Volume 57, No. 2 | Allez aux résumés

Articles

Page 159

A process Evaluation of Toronto’s First Youth Mental Health Court
Krista M. Davis, Michele Peterson-Badali, Brian Weagant, and Tracey A. Skilling

Page 189

Spatial Patterns of Crime in Ottawa: The Role of Universities
Elise LaRue and Martin A. Anderson

Page 215

Determinants of Plice Strength in Canadian Cities: Assessing the Impact of Minority Threat
Rick Ruddell and Matthew O. Thomas

Page 253

The Impact of an Intensive Supervision Program on High-Risk Offenders: Manitoba’s COHROU Program
Micheal Weinrath, Mark Doerksen, and Joshua Watts

 

Résumés

 

A Process Evaluation of Toronto’s First Youth Mental Health Court

Krista M. Davis, Michele Peterson-Badali, Brian Weagant, Tracey A. Skilling

Les tribunaux de santé mentale pour les jeunes sont un type de tribunal spécialisé relativement nouveau. Ils sont conçus pour répondre aux besoins en santé mentale des jeunes ayant des démêlés avec la justice, généralement dans le but de les dissuader de récidiver.
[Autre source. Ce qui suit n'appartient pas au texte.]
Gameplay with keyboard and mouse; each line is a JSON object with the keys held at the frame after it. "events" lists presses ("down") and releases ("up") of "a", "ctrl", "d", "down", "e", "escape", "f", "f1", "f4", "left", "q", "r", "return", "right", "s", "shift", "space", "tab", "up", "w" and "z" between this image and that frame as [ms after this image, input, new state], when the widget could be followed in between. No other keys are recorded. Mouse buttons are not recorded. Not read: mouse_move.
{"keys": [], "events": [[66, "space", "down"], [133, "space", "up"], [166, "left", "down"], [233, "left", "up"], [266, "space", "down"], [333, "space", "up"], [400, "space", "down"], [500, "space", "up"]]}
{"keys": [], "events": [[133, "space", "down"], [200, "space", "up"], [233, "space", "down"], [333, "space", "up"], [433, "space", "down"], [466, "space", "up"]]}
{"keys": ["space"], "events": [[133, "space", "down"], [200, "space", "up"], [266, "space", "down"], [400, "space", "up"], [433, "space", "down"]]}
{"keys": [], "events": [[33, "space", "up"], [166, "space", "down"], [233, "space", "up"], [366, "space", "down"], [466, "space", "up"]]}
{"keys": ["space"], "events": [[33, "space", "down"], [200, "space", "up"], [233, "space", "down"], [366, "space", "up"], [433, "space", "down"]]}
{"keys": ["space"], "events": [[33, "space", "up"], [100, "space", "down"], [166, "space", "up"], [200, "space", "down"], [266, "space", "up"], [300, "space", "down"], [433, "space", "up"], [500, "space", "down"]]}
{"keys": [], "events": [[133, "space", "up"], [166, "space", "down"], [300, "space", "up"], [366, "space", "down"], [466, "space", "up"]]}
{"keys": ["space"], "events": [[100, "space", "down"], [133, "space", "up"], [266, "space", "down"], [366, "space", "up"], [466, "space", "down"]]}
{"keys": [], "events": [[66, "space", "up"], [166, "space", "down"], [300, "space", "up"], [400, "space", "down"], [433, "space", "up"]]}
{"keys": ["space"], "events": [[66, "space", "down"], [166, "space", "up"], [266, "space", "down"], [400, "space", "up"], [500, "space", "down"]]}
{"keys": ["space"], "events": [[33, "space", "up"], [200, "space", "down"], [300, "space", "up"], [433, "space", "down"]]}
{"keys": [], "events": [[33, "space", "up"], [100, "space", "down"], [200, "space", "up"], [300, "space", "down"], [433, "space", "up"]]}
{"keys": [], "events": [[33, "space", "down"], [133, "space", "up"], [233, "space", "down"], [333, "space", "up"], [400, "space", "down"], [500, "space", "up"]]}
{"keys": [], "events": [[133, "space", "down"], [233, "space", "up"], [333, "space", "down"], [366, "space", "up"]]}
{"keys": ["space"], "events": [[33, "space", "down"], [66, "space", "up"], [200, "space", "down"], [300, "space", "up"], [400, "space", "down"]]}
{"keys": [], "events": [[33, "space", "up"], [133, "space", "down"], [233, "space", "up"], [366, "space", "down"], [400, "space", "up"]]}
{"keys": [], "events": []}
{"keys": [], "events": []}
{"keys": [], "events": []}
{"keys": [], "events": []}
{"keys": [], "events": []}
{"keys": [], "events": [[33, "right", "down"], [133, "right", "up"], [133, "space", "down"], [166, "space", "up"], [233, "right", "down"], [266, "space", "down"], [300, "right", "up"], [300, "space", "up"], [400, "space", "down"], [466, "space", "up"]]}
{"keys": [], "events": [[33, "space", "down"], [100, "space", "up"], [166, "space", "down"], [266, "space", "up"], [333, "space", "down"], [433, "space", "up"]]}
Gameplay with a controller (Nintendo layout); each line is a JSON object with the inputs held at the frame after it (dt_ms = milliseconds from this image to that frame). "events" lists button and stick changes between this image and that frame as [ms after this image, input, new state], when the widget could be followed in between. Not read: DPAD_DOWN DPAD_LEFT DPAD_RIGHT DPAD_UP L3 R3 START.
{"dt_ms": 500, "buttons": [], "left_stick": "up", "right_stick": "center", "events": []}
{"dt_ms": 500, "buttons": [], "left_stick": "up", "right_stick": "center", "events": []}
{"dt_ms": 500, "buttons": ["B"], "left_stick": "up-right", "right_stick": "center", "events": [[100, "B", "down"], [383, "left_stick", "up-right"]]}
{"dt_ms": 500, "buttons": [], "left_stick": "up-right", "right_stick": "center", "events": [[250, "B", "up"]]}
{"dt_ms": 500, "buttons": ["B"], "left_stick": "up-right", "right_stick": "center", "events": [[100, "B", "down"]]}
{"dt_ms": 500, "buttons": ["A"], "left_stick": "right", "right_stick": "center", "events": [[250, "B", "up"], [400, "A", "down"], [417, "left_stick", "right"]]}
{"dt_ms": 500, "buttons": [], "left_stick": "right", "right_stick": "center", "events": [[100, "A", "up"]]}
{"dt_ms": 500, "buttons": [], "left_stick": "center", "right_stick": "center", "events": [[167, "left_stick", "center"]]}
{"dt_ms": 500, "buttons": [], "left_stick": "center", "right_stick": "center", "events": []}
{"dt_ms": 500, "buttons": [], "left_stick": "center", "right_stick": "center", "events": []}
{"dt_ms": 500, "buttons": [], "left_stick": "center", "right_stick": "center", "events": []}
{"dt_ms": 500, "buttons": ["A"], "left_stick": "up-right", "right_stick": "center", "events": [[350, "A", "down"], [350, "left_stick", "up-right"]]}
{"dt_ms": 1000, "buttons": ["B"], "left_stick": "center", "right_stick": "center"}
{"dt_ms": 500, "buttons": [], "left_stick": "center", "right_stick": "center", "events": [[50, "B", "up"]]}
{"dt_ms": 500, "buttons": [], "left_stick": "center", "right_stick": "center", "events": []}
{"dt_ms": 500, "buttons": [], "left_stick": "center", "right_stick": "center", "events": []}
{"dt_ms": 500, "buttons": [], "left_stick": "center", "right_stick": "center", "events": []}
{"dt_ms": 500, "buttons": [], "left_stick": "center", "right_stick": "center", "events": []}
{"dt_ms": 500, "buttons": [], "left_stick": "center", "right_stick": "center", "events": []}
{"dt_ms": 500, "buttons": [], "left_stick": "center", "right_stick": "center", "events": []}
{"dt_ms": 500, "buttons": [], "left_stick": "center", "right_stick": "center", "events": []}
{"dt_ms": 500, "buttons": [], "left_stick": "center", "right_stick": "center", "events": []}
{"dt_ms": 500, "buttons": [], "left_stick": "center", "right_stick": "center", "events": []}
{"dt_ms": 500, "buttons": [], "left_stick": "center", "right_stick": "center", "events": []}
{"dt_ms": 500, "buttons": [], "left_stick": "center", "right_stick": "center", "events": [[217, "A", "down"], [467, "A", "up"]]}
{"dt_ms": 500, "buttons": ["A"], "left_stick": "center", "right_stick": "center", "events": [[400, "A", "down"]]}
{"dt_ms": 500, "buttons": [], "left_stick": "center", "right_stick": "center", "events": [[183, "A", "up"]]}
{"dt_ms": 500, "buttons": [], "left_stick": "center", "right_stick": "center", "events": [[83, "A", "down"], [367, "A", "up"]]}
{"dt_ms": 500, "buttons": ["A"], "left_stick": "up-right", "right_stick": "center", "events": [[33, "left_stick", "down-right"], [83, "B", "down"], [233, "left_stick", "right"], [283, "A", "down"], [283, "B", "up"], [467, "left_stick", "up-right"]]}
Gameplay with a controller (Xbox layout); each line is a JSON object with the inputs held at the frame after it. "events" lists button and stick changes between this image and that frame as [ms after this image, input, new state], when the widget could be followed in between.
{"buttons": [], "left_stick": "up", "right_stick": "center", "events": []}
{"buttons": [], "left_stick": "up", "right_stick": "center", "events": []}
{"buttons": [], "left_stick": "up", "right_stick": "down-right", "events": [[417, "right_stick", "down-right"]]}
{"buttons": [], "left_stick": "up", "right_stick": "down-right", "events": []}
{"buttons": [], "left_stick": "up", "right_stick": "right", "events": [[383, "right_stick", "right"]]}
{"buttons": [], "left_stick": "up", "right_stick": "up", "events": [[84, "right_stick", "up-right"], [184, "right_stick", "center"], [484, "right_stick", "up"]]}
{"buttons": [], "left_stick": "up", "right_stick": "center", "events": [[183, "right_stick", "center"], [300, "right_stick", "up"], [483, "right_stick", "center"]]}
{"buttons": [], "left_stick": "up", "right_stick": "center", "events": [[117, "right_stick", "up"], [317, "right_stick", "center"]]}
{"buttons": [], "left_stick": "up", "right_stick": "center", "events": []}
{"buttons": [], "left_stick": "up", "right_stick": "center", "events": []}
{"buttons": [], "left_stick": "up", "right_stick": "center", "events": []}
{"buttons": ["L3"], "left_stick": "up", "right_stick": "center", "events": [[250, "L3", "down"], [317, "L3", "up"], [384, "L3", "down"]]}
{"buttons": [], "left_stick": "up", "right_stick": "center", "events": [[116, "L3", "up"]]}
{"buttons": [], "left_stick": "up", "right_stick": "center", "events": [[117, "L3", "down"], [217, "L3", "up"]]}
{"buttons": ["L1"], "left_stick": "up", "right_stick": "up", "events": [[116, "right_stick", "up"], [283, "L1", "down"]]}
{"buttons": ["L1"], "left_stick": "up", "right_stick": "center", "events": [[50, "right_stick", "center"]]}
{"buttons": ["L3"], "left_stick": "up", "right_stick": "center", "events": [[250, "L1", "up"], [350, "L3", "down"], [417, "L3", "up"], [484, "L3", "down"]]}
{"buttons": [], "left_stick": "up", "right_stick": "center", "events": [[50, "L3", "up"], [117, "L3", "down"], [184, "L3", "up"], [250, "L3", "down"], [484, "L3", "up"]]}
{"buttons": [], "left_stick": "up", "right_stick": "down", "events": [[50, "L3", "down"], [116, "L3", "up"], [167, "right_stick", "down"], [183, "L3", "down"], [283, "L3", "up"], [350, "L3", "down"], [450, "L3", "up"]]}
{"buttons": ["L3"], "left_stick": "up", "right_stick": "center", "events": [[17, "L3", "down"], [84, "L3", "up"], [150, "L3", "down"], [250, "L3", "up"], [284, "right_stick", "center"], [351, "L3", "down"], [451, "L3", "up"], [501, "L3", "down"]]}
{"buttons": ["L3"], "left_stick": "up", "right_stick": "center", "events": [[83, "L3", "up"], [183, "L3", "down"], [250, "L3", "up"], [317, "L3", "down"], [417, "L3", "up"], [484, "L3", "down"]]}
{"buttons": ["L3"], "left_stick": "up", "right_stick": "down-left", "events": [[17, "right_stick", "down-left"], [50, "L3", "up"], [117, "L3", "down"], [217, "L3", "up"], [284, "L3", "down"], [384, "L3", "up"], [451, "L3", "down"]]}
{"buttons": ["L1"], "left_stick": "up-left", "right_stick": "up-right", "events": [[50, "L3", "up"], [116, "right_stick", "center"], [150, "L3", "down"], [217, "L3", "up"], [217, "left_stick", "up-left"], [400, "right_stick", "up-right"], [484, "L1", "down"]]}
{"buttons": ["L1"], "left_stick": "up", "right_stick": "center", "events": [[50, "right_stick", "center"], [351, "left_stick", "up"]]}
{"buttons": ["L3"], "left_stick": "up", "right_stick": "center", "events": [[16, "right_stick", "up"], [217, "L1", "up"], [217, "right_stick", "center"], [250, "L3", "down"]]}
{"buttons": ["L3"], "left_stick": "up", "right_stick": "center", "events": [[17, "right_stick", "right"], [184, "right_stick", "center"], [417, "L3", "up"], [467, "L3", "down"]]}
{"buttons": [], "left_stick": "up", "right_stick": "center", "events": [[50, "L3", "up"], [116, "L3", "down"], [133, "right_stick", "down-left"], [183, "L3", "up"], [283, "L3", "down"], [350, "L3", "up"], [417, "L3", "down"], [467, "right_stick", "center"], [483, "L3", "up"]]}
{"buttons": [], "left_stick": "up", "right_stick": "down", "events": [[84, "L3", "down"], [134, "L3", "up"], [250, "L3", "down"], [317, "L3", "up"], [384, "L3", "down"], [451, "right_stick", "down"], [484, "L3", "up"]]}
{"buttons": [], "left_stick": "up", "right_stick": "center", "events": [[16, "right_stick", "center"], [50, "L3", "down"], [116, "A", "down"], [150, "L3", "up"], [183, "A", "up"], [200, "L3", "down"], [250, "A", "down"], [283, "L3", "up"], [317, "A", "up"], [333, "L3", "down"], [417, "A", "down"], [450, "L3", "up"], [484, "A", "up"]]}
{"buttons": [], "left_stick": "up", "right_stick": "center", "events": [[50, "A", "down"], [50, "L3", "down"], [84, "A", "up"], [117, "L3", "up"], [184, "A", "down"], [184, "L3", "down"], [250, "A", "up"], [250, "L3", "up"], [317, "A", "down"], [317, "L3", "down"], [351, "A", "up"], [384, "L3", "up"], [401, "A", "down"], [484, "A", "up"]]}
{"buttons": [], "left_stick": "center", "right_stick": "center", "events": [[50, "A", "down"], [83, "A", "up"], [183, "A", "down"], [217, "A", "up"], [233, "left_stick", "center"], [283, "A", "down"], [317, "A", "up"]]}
Dans le cadre d’une évaluation des processus du premier tribunal de santé mentale pour les jeunes de Toronto, les dossiers de 127 jeunes ayant participé au programme (de 2011 à août 2013) ont été examinés pour (1) décrire le fonctionnement du tribunal et les clients desservis, (2) explorer les variables explicatives de causes réglées et (3) examiner la manière dont le tribunal répond aux besoins criminogènes de ses clients et à ses besoins en matière de santé mentale. La plupart des clients ont satisfait les exigences du tribunal, le temps de traitement d’un dossier étant comparable à celui des tribunaux de la jeunesse « traditionnels ». Ceux dont les causes étaient réglées avaient plus de chance d’avoir un diagnostic de troubles mentaux et une plus grande motivation à recevoir le traitement initial. La moitié de ces jeunes a reçu le traitement ciblant leurs besoins en matière de santé mentale. L’analyse d’un sous-échantillon de dossiers a indiqué que, pour la plupart des jeunes, les questions de santé mentale étaient indirectement reliées à leurs infractions, ce qui souligne le besoin de répondre non seulement aux besoins en matière de santé mentale, mais aussi aux besoins criminogènes dans les tribunaux. Les résultats sont examinés en lien avec les meilleures pratiques pour traiter les jeunes ayant des démêlés avec la justice et ayant des besoins en matière de santé mentale.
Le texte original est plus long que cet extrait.